IFN-gamma, upon its release by certain kinds of immune cells, can exert diverse influences on other immune cells, thereby playing a major role in human immunity through its ability to shape the entire immune response. It does this in large part by forming a complex with two kinds of receptors that sit on various cells in the body.
The result is the ramping up or dampening down of numerous activities on the part of different types of immune cells. Which of these opposing influences IFN-gamma exerts depends on the circumstances and on its target cell.
Like a savage soldier, the immune system is great to have on your side in battle but not so great when it goes rogue in peacetime. You certainly want your immune system to be in top fighting shape when it comes to combating cancer or viral, bacterial or parasitic pathogens. But too much of an immune response in the wrong circumstances can spell autoimmune and auto-inflammatory disorders, pregnancy complications and organ-transplant rejections.
That yin/yang business complicates things. Sometimes you want one response, sometimes you want the other. But IGF-gamma often activates both, making it exceedingly difficult to deploy for therapeutic use as, say, an anti-cancer treatment.

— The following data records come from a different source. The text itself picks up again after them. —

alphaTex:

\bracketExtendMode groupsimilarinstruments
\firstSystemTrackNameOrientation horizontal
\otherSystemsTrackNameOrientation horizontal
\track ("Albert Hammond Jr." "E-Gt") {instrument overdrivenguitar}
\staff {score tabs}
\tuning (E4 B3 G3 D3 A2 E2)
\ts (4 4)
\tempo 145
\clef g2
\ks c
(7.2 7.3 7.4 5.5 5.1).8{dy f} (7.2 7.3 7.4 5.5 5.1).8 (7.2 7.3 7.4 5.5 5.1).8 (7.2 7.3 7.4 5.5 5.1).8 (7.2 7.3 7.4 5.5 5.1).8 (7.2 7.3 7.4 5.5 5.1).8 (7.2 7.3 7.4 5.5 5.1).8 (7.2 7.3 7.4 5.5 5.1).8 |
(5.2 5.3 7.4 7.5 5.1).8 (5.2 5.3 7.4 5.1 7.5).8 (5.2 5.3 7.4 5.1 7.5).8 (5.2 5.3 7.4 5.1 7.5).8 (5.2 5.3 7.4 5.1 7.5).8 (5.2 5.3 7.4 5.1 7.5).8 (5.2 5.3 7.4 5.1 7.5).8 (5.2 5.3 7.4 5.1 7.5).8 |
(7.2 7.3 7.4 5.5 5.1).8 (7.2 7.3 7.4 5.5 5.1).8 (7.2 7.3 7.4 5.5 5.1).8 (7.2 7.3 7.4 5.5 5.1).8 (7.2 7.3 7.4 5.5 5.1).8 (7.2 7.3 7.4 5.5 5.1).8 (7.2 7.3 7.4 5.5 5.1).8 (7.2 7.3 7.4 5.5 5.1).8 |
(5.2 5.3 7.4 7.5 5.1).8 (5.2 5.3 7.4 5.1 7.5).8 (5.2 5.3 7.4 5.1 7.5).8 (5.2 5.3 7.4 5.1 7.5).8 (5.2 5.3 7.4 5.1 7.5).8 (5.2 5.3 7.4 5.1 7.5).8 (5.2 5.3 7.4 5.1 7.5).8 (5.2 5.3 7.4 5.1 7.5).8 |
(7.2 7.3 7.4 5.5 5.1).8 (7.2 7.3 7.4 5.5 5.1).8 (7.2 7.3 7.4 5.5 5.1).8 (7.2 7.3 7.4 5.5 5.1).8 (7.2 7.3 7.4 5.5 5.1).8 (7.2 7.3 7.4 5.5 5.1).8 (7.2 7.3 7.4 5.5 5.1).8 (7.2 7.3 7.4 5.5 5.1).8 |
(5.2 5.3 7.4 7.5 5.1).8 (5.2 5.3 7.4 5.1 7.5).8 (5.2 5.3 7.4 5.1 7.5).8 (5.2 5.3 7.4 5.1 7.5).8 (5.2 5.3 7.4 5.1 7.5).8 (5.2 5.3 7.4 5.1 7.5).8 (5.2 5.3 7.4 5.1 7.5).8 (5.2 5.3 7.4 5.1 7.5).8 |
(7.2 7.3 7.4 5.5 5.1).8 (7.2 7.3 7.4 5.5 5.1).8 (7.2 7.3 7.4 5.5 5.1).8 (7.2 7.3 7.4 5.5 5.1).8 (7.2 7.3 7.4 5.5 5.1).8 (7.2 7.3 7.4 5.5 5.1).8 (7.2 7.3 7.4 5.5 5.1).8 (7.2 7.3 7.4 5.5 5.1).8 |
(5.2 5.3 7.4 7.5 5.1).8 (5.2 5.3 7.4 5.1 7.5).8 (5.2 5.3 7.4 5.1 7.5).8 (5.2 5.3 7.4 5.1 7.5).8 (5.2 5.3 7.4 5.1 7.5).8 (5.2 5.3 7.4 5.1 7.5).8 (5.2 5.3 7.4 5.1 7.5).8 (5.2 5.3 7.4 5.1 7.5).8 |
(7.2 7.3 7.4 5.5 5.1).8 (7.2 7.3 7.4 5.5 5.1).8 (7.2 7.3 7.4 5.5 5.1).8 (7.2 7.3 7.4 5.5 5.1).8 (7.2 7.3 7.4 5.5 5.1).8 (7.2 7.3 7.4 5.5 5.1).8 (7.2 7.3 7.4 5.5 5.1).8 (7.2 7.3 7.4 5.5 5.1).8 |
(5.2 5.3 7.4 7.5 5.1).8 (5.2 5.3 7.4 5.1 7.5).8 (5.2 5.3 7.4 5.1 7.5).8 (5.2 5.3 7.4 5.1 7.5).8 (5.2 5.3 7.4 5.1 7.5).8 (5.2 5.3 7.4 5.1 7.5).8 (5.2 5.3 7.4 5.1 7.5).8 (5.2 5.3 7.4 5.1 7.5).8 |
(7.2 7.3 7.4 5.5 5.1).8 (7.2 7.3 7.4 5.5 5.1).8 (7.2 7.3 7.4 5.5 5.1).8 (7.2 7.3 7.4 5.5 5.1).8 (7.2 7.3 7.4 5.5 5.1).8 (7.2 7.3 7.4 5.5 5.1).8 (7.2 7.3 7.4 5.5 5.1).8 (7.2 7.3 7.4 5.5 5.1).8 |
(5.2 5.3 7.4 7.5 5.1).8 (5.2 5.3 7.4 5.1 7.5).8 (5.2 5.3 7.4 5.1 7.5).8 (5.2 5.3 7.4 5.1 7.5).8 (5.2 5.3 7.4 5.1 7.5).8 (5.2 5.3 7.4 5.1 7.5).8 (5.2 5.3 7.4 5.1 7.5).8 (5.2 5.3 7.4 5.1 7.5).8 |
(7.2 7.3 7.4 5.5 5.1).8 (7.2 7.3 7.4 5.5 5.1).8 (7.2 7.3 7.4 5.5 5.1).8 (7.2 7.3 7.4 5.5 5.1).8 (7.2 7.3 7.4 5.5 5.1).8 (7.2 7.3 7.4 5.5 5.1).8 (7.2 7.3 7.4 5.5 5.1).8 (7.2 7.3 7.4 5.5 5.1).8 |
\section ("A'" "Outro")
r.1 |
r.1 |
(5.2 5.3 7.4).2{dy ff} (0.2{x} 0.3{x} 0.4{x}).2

Garcia's team was able to determine the entire molecular structure of IFN-gamma when it's bound to its receptors, at a resolution of 3.1 angstroms — about twice the diameter of a single carbon atom. Their new understanding enabled them to search for, and find, several compounds that were able to efficiently rev up a particularly important kind of IFN-gamma anti-cancer activity (by stimulating the appearance of identity badges on cancer cells and thus exposing these nasties to heightened immune attack), without simultaneously tripping off an opposing "chill out!" signal that tends to shut down the immune response.

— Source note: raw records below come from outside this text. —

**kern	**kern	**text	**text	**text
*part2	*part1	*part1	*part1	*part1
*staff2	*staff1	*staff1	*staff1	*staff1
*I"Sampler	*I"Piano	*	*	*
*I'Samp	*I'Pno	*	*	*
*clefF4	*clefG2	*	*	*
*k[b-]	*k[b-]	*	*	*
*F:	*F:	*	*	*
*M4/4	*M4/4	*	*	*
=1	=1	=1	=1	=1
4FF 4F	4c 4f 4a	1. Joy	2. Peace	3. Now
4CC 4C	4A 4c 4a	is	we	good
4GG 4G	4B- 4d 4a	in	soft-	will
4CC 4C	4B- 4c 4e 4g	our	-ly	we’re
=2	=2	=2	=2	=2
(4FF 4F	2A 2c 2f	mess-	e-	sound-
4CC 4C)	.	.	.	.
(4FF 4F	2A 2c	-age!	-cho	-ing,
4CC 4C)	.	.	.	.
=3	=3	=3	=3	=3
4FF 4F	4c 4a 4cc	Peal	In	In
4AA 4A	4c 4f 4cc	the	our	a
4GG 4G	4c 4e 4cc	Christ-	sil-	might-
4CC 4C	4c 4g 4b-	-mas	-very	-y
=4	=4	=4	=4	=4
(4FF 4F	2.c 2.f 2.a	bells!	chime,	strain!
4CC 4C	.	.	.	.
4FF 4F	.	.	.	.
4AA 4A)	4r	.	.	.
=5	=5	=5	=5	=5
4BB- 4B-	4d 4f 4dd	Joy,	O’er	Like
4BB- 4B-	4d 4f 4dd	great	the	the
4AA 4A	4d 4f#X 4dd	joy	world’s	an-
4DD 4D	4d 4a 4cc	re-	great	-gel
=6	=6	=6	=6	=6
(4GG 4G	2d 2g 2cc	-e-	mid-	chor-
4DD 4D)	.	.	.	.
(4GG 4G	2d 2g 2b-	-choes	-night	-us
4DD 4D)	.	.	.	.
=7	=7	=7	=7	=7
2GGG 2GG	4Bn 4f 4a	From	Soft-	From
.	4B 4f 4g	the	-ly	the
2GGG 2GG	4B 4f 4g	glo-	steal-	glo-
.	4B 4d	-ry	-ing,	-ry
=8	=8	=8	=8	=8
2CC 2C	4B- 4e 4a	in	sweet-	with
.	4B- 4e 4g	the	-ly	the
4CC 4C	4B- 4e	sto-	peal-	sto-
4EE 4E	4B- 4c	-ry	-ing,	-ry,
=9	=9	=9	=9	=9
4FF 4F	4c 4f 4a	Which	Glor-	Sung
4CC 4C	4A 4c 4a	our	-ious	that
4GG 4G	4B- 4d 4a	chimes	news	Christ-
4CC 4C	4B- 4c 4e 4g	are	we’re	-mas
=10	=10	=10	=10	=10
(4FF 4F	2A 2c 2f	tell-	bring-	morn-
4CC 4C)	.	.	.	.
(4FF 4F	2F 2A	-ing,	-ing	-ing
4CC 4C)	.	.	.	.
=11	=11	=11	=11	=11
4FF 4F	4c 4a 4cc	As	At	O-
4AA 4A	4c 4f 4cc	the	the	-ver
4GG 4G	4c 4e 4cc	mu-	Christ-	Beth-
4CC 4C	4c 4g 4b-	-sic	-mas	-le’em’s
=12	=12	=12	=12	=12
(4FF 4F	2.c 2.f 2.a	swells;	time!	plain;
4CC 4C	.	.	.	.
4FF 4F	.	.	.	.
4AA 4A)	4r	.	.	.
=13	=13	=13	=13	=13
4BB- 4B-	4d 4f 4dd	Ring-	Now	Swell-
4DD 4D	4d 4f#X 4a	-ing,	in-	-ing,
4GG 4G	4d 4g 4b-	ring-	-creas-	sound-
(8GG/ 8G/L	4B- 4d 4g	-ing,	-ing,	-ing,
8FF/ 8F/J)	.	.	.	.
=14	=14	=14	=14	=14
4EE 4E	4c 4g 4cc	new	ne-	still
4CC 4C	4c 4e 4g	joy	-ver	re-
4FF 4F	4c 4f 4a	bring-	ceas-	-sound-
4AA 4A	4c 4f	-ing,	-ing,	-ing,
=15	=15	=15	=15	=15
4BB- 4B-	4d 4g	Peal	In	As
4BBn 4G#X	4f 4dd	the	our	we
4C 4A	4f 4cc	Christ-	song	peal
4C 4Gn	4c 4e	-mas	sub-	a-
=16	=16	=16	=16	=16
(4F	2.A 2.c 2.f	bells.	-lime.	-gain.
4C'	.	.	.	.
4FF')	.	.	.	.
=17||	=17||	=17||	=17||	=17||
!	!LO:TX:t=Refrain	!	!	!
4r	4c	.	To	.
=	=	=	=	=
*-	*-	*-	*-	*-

The question now is how to synthesize a molecule bearing a striking resemblance to IFN-gamma but altered just slightly, in just the right place, so as to trigger one or the other process separately. This would be analogous to modifying a skeleton key able to unlock two doors so that it now will fit one door's lock but not the other one's.
Although it's going to take time and more work to translate this feat of protein engineering into a clinically useful intervention, the findings represent a big step toward that goal.